Но я тверд. Я знаю, что надо быть твердым и претерпеть до конца. Келья не совсем готова (крышу очень трудно сделать), да ничего, потом. Я иду в хату, тяжело ступая (так надо) со сложенными на груди руками. Я ищу за печкой, нахожу первого ребенка, шарю в углу, вытаскиваю другого. Жена в ужасе; но видя мою твердость, не смеет приступиться. А я, размахнувшись, изо всей силы хватаю сначала одного ребенка о притолку головой, а потом и другого.

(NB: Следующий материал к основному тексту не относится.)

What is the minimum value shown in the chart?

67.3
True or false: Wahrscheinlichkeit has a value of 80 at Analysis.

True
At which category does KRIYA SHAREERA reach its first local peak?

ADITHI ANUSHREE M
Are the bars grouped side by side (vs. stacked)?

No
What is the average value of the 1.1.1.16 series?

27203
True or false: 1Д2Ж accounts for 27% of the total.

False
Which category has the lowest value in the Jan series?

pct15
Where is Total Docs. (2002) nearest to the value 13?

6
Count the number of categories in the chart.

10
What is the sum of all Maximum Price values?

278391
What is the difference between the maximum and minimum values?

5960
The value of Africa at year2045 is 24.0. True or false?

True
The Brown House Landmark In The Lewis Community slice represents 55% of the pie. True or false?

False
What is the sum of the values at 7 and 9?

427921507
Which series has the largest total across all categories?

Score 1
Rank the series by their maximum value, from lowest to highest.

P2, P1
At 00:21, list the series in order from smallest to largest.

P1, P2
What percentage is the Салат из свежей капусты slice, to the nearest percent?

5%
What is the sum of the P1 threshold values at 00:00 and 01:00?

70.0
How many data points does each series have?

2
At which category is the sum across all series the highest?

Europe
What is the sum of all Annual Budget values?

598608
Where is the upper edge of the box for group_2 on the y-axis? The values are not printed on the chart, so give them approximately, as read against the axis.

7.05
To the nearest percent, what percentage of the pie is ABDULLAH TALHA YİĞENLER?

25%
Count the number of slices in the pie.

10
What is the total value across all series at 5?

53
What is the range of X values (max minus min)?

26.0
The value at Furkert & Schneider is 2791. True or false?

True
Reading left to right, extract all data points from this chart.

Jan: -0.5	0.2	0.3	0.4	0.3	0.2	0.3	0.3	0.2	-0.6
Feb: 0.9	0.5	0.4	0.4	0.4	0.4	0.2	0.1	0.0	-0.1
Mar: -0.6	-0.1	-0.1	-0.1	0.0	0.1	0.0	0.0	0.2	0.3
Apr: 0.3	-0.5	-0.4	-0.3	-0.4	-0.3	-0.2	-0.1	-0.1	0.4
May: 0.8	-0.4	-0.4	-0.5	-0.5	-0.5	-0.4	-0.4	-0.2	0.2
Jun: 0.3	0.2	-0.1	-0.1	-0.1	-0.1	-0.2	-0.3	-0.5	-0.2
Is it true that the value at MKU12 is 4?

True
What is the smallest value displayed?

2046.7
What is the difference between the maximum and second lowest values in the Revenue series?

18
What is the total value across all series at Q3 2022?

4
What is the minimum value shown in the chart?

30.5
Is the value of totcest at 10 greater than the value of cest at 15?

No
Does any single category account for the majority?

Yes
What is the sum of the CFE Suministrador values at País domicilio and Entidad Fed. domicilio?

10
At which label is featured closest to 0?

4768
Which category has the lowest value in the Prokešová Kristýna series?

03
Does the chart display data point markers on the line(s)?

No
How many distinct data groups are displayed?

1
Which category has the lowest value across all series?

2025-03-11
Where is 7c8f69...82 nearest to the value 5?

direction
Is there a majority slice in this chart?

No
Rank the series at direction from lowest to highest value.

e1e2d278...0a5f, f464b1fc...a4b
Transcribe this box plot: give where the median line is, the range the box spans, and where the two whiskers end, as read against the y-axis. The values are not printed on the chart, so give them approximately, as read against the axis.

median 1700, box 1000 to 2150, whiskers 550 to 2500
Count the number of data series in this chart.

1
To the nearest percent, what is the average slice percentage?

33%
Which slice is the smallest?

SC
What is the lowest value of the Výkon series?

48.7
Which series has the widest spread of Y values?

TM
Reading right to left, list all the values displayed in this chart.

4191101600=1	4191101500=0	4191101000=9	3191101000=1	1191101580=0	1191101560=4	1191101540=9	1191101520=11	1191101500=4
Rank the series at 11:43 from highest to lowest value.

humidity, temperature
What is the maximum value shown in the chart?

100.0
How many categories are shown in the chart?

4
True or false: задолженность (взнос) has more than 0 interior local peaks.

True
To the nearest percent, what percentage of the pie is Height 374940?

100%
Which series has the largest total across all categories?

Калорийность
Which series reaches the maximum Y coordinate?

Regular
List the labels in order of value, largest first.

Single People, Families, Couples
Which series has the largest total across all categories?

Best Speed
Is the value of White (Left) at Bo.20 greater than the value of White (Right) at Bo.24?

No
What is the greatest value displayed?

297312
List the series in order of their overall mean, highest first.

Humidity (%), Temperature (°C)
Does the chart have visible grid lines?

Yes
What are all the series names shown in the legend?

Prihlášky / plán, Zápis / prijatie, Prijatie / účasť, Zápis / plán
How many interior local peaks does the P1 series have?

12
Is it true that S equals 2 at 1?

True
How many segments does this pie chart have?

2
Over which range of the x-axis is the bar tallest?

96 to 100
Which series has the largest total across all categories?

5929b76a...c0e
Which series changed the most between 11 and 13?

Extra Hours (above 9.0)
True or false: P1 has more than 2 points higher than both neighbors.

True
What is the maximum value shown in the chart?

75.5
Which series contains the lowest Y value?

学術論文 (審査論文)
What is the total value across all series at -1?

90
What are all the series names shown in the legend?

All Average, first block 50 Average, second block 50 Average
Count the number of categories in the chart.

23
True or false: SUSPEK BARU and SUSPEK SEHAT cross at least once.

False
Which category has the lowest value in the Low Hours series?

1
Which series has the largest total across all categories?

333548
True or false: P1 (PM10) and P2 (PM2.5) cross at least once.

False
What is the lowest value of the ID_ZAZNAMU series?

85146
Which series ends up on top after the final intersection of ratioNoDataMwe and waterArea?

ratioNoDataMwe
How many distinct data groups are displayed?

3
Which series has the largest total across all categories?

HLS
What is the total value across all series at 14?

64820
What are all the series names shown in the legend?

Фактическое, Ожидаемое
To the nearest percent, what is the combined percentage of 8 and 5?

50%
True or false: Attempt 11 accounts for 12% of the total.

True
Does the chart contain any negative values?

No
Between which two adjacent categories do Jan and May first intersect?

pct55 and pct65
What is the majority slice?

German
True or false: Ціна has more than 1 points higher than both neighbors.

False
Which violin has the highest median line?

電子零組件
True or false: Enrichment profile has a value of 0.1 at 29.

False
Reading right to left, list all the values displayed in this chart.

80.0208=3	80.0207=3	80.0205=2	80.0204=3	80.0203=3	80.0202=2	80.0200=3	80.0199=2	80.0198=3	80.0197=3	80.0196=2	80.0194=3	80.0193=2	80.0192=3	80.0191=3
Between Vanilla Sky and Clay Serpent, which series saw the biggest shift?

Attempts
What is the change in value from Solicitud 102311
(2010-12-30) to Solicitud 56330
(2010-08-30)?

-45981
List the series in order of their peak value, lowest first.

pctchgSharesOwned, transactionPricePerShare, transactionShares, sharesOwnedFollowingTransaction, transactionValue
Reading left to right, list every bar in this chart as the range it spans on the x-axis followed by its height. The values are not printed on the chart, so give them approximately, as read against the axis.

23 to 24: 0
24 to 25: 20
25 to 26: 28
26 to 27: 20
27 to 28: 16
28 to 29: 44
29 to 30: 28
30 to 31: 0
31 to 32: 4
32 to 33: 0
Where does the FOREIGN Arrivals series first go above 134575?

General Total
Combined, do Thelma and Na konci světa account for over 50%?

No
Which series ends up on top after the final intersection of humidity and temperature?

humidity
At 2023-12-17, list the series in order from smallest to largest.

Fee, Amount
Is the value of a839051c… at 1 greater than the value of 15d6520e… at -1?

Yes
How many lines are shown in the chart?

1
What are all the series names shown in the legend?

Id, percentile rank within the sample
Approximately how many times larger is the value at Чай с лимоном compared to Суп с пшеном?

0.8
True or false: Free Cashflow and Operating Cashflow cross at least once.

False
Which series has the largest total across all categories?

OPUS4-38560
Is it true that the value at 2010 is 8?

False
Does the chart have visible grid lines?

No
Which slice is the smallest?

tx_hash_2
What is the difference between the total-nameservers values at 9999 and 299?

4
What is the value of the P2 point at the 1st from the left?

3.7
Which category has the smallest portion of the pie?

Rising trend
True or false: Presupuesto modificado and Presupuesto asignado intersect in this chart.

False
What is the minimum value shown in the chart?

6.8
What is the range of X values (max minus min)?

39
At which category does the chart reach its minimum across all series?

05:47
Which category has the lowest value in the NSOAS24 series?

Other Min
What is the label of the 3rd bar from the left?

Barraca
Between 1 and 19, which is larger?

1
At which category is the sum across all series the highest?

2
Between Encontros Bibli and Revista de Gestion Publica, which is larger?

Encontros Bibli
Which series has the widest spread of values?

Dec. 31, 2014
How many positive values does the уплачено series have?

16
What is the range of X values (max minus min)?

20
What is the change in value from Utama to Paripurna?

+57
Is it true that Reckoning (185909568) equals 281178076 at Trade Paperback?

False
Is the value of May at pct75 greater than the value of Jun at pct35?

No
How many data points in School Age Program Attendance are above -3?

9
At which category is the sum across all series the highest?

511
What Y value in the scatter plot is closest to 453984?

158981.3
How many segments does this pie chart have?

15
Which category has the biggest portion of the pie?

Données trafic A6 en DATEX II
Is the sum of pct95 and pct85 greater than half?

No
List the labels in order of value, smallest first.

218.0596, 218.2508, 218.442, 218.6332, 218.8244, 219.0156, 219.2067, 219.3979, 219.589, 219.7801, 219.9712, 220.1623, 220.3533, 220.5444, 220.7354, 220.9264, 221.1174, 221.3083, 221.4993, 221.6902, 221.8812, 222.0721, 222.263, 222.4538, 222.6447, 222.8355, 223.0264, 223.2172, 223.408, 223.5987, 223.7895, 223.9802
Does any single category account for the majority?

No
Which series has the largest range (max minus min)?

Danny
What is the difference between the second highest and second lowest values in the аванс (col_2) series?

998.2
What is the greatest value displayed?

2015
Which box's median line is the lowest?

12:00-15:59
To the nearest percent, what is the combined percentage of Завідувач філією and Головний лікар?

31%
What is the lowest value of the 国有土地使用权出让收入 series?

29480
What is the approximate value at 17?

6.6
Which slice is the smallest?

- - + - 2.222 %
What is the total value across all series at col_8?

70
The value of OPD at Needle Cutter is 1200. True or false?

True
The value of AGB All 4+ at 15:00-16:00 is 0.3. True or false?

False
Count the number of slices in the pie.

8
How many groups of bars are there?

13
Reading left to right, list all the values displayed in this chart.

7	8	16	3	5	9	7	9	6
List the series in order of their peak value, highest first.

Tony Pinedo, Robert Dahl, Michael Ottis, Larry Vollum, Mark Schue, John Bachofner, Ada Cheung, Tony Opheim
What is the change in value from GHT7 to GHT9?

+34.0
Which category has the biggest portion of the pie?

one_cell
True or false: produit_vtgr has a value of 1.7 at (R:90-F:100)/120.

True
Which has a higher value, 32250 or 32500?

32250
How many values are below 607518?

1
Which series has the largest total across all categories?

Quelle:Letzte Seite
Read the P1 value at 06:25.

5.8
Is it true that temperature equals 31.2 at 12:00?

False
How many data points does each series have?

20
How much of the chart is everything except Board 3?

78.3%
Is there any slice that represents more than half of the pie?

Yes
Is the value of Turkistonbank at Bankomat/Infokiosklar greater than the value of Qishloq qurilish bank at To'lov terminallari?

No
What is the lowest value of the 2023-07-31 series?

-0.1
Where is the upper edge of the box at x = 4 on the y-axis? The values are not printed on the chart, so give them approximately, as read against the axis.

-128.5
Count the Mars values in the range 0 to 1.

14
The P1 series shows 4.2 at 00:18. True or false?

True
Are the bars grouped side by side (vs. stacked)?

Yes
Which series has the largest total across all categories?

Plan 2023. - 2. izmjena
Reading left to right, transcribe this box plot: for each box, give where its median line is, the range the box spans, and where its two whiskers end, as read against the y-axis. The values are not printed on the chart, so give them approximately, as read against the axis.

Кавуньи головки трескаются, течет белый сок. Иногда совсем отпадают головки, катятся под стол.

Если дети очень удаются, и я войду в игру особенно, -- мне их бывает жаль. Но что ж, с ними нельзя спастись, нельзя в затвор. Надя, конечно, в слезах, но она уже бессильна, и бессильно падает на пол. А я, с пением хвалы Богу, иду мерным шагом в бузинные кусты, лезу в келью и закрываю отверстие последним, нарочно оставленным, снопом. Я -- в затворе.

Конечно, не всякий раз все одинаково; бывают разные приключения и затруднения; но головки всегда трещат, и Надя всегда падает. А раз упала -- я уж о ней больше не забочусь.

Это -- игра; она кончается, я бегу в дом обедать, и тут уж наступают другие заботы, настоящие. И гигантские шаги, и настоящая Надя, которая так чудесно никогда не падает и так меня ужасно этим мучит.

Она упадет, если помолиться. Но вот в чем горе: я определенно чувствую себя в грехе (в каком неизвестно) и потому не смею молиться. Что делать?

-----

-- Бабушка, ты куда? В церковь? Да разве воскресенье?

-- А я говею, милый, Успенский пост. А здесь церковь-то близко. Завтра утречком исповедуюсь и приобщусь.

Она ушла, а я сейчас понял, что -- надо. Надо завтра и мне исповедоваться. Исповедоваться -- это значит батюшка в церкви чем-то тебя накроет и простит грехи, и будешь без греха. И о чем ни помолишься -- исполнится.

Пусть мне не говорят опять, что я младенец, потому что рожденье еще на будущей неделе, семь лет не стукнуло, греха, мол, нет. Я сам лучше знаю. Я тверд, надо все претерпеть, а своего достигнуть.